If your agent picks different models for different tasks (e.g., Haiku for fast summaries, Sonnet for detailed analysis), just pass the model that was actually used:
const modelToUse = needsDeepAnalysis
  ? "claude-sonnet-4-20250514"
  : "claude-haiku-4-20250514";

const response = await anthropic.messages.create({
  model: modelToUse,
  max_tokens: 1024,
  messages: [{ role: "user", content: question }],
});

// response.model reflects whichever model was used
await mf.usage.record({
  customerExternalId: customerId,
  agentCode: "research-bot",
  signalName: "analyses",
  model: response.model,
  modelProvider: "anthropic",
  inputTokens: response.usage.input_tokens,
  outputTokens: response.usage.output_tokens,
});
MarginFront looks up the cost per model automatically.
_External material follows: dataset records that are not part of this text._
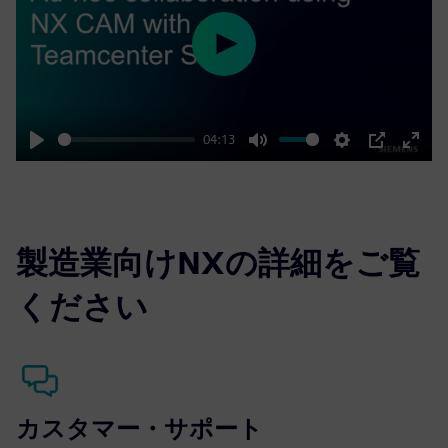
Play
04:13
Play
Mute
Settings
PIP
Enter
fulls
製造業向けNXの詳細をご覧
ください
カスタマー・サポート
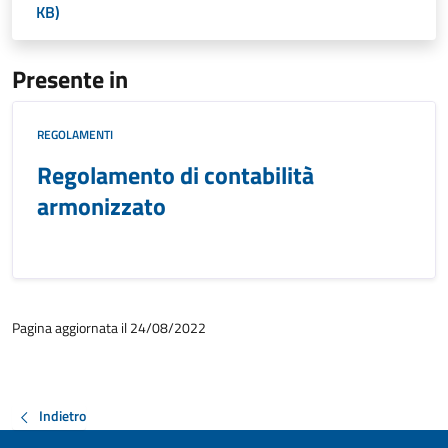
KB)
Presente in
REGOLAMENTI
Regolamento di contabilità
armonizzato
Pagina aggiornata il 24/08/2022
Indietro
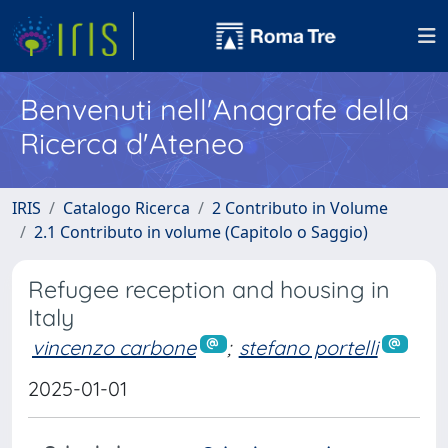
Benvenuti nell'Anagrafe della
Ricerca d'Ateneo
IRIS
Catalogo Ricerca
2 Contributo in Volume
2.1 Contributo in volume (Capitolo o Saggio)
Refugee reception and housing in
Italy
vincenzo carbone
;
stefano portelli
2025-01-01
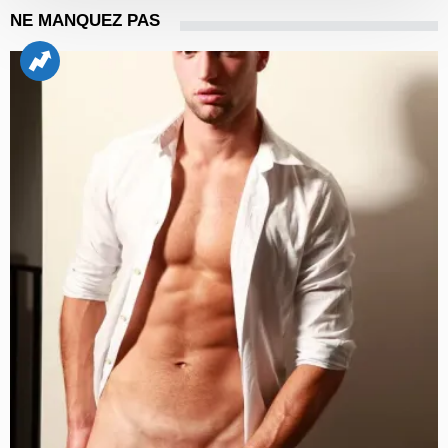
NE MANQUEZ PAS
A Haiku call costs less than a Sonnet call, and your dashboard shows the difference.

Error handling (if you want more control)

Turn off fire-and-forget to catch tracking errors:
const mf = new MarginFrontClient(process.env.MF_API_SECRET_KEY!, {
  fireAndForget: false,
});

try {
  await mf.usage.record({
    customerExternalId: customerId,
    agentCode: "research-bot",
    signalName: "analyses",
    model: response.model,
    modelProvider: "anthropic",
    inputTokens: response.usage.input_tokens,
    outputTokens: response.usage.output_tokens,
  });
} catch (error) {
  // Log it, but don't crash your request handler
  console.error("MarginFront tracking failed:", error);
}

Auto-provisioning note

If you log an event for a customerExternalId or agentCode that MarginFront hasn’t seen before, it will auto-create a minimal customer or agent record. Handy for prototyping, but can mask typos. If events show up under an unexpected name, check your IDs in the dashboard.